两个人七八岁就一起玩了,私立学校那会儿,林教瑜更是宗墀撺掇他干什么就干什么,后来宗墀被他爹转到一中去了,林教瑜不是没想过一起去。然而,一中那强度那人山人海的nerd,算了,他怕被传染了。
“两个问题,这是谁的,还有,你这趟回来干嘛地?”林教瑜顽劣着把珍珠当上学那会儿的篮球掷给他。
谁料宗墀认真了还是他压根没打算接,任由小珍珠掉到地毯上去。
起居室里一时鸦雀无声,起哄的人这才意识到宗墀今天心情很不好。
东西掉在长沙发下头去了,林教瑜识趣地过来要帮他捡的。宗墀冷脸叫他起开,作势他自己来,却不是俯身跪地去伸手摸索。
他和自己置气般地要搬开长沙发,林教瑜只能帮他,一人一端地掇开了,长毛地毯里,宗墀蹲身下来,细细找了一会儿才摸到了。
期间,林教瑜福至心灵地明白了,“是贺东篱的,对不对?”
宗墀拒不承认,“谁也不是。”
“你来江南也是为了她?”
“不好意思,我是来谈收购案的。”
“那是你明面上的,我要听你阴暗面的。”
“我的阴暗面就是我并不欢迎你,请你下楼打车滚!”
林教瑜并不买账,上学那会儿,他们这样的口水仗早已打趴了,谁也不服谁。“我走什么啊,我走了,谁给你记着你这阴暗爬行的缺德模样啊。”
宗墀再没好口德了,直接问候林教瑜全家,并叫他滚!
林教瑜贱兮兮地,一副给骂爽了的样子,来沙发上坐,“你怎么见到她的啊,我听说她现在在附一院外科?该说不说,她那个性子当医生真的太适合了。不过呢,这个贺阿篱,”上学那会儿林教瑜一直同贺东篱开玩笑,喊她阿篱,为此宗墀没少吃飞醋,“很没意思。再见到她,除非她和我主动说上个一百句话,总之在一百零一句前,我绝不搭理她。”
理由是,贺东篱和宗墀分手后,她即刻清算了她的朋友圈。把与宗墀同战线的人员全删掉了。

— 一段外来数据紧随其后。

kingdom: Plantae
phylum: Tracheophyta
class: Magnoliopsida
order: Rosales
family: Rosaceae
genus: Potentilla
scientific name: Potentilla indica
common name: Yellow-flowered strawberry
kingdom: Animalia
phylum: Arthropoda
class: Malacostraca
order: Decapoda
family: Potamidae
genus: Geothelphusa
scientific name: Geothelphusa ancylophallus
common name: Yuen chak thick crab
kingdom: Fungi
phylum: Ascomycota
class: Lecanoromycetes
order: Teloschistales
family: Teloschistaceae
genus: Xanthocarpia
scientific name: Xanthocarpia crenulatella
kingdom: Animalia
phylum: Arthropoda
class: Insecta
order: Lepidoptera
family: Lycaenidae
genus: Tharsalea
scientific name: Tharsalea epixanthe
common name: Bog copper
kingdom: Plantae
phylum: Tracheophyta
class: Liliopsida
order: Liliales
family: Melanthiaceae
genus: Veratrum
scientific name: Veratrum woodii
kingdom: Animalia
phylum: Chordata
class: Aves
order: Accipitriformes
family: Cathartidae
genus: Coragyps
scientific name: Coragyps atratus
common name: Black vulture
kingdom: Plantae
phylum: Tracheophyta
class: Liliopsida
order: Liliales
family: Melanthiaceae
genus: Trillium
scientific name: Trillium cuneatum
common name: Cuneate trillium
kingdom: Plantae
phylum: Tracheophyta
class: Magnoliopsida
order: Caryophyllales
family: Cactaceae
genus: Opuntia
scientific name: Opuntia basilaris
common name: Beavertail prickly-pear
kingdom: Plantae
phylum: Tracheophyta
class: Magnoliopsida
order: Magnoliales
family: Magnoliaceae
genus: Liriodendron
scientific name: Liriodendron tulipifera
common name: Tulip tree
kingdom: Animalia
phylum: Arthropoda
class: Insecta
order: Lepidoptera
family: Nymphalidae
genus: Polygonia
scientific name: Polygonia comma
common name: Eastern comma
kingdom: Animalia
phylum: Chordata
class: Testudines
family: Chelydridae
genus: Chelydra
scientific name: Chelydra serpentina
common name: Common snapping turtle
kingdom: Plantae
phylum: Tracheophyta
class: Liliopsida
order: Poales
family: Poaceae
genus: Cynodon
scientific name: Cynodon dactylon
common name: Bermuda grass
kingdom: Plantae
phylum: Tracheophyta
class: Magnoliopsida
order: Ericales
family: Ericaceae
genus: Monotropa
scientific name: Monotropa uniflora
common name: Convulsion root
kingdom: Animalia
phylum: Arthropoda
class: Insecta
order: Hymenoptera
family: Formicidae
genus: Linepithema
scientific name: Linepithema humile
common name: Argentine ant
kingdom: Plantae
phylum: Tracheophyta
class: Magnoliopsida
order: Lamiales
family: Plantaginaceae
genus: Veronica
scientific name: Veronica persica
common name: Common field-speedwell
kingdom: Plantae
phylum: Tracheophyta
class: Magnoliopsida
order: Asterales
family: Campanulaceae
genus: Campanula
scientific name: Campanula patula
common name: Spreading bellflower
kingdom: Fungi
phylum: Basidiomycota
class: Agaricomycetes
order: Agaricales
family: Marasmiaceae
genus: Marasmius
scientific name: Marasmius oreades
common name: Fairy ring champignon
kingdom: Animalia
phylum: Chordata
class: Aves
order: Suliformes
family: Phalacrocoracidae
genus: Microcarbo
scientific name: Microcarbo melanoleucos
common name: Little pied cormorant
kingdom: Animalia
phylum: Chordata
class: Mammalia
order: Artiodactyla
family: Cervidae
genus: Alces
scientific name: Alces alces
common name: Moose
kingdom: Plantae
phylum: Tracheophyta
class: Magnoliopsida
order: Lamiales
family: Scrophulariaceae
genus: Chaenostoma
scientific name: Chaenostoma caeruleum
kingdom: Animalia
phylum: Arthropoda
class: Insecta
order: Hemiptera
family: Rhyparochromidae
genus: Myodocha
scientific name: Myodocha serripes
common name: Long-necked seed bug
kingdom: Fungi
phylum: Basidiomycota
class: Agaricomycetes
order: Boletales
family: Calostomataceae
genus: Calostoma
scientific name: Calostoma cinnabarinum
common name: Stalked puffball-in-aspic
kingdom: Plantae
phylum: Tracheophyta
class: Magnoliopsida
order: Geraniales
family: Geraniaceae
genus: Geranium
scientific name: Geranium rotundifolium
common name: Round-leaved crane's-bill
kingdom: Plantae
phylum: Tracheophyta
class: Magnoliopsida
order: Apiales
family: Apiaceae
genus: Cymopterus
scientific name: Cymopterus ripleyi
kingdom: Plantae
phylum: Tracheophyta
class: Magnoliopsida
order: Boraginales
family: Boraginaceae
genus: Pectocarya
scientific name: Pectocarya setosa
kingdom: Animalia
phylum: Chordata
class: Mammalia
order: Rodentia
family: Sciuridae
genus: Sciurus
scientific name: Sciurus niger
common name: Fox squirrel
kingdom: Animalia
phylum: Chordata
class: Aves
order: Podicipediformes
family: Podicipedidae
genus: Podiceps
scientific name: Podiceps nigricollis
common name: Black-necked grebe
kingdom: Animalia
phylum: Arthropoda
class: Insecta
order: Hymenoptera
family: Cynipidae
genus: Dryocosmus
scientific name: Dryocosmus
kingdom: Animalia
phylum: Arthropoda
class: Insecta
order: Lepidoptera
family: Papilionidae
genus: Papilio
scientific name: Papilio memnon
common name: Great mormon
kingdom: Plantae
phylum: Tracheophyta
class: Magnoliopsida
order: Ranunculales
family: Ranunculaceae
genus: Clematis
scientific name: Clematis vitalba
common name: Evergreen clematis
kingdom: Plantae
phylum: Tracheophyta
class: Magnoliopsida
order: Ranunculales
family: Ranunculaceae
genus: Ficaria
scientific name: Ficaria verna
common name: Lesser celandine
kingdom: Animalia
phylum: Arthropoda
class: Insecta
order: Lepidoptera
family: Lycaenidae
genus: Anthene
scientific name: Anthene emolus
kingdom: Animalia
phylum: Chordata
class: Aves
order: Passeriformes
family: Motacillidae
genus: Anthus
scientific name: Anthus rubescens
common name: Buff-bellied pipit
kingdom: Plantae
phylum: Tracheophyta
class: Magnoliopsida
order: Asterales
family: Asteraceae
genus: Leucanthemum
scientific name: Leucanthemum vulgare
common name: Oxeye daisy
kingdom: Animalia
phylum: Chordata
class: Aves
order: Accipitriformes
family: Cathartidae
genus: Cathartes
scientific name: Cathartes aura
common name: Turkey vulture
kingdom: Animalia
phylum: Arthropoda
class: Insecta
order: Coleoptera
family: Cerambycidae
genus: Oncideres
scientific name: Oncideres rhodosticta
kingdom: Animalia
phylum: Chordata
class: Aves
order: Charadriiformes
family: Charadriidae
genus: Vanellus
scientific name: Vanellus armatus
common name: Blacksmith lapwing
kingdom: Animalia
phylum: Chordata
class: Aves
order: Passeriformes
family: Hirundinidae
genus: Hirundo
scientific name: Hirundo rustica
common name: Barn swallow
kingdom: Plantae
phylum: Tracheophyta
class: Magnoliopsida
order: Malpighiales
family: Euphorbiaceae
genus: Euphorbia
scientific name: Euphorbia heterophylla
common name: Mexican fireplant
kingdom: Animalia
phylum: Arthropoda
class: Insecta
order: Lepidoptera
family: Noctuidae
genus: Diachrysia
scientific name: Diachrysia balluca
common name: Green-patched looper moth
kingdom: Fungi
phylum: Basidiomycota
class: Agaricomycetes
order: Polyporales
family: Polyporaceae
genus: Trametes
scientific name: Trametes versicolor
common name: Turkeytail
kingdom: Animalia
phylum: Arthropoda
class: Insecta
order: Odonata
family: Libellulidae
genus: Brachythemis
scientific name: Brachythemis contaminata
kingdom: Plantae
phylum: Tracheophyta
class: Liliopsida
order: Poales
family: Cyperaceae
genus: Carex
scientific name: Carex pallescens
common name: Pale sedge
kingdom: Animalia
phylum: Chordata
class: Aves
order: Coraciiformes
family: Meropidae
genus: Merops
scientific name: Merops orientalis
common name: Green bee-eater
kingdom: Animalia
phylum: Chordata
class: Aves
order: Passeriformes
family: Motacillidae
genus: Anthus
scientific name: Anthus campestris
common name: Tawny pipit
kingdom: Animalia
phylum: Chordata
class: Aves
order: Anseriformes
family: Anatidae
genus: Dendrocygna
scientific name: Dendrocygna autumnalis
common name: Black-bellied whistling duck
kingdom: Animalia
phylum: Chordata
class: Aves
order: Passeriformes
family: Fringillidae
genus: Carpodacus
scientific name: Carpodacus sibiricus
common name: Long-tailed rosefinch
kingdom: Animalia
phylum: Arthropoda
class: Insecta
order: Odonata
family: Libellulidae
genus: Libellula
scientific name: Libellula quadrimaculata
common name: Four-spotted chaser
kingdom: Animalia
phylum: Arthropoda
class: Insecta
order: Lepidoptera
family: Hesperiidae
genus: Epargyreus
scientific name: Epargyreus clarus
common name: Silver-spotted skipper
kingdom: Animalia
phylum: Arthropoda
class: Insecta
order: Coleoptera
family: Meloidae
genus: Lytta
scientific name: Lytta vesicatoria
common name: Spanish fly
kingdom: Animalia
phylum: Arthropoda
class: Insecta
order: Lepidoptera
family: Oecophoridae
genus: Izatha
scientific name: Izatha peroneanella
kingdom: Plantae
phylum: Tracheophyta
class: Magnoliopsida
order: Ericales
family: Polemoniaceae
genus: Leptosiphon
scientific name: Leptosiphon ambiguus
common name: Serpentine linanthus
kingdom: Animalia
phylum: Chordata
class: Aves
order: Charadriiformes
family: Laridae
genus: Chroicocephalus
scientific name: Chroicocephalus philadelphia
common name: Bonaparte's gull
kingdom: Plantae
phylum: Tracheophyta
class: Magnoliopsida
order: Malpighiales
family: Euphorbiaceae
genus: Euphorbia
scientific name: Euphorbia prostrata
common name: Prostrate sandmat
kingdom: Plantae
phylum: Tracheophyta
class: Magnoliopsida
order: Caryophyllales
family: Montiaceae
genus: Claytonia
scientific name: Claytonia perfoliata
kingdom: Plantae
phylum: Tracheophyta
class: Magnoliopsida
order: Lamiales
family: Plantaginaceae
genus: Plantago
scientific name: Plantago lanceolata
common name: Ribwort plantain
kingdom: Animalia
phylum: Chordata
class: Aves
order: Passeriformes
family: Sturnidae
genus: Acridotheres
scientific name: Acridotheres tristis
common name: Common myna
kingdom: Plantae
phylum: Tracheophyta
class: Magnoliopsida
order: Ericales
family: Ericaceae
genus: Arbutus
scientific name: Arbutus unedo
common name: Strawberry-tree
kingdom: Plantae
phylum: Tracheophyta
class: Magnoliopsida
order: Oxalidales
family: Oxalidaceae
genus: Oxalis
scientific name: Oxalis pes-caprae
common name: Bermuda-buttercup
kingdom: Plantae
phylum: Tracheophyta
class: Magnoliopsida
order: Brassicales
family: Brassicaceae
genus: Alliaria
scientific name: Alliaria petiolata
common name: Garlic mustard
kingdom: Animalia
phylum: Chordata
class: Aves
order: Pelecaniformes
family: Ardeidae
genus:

林教瑜还是那年什么节的时候,给她发消息,才发现被她删黑了。自说自话的人,想起来了,“哦,是清明节。”
宗墀闻言,刻薄鬼即刻上身了,“你凭什么给她发消息,还是清明节,发什么,清明安康,我陪你去给你爸上坟,啊?”
林教瑜笑得稍微窘迫,他丝毫不怀疑,如果此刻宗墀还是“正宫”,他得和他翻脸。
林教瑜给自己倒酒,一手捏着酒杯往嘴边送,一手托着自己后脑勺。被喊捉贼了也厚颜无耻地镇静着,别说他没那个心思,即便有,哪怕贺东篱来主动招惹他,林教瑜也不敢的。因为宗墀一定不会要他好过。毫无疑问,女人犯了错,那么一定是男人调唆她的。真要弄死一个,杀野男人一万遍,他也舍不得动她一根指头。宗墀便是这样昏庸的人。
“别说,你俩虽然分手了,原则上还是一路人。”林教瑜很知道如何叫宗墀顺气,“你喜欢她就要据为己有,而贺东篱说着不满意你,最后呢,她和你散伙把和你相关的一应人全打入冷宫。你说你俩是不是一路人,哦,我离了你宗墀,连个独立的社会人都不是了啊。这个贺阿篱真没意思。”
宗墀无由地鼻孔出气,哼一声,“因为她眼里和我为伍的都是同类,而她是异类,作切割不是很正常么。”
林教瑜一口酒含在嘴里,听宗墀这样说,诡异地笑了笑,烈酒滚咽下去,他就差拿手指着老友的鼻子了:你要我说你什么好,就这德性,前女友回来能骗你一百次当,且当当不一样。
话又说回来,林教瑜觉得宗墀之所以对贺东篱这么念念不忘,无非是宗墀嘴巴刁,他不信代餐那套。他的性情也没有几个女人能真正琢磨得透。轻易不会有女人真敢和他对着干,果真有,又不会轻易跟他低头。
贺东篱就是那个例外,林教瑜亲眼见识过,那么冷淡疏离的、当年一中当之无愧的学霸校花,喝醉了酒,软绵绵的口吻,眼里心里只有一个名字,宗墀,我好难受。
她比宗墀小一岁,可是平时里来往,丁点瞧不出贺东篱的稚气。唯有她理智被暂时夺舍时,侧着头歪在宗墀肩膀上,迷离地闭着眼,她当身边没有人,伸手来摩挲宗墀的脸庞到喉结处。被当事人捉住手,要她别闹。
贺东篱便会乖觉地停住,把头恨不得深埋进去。宗墀说话震动到她,她还会抬起脑袋,头发毛绒绒地乱着,要他轻点说话。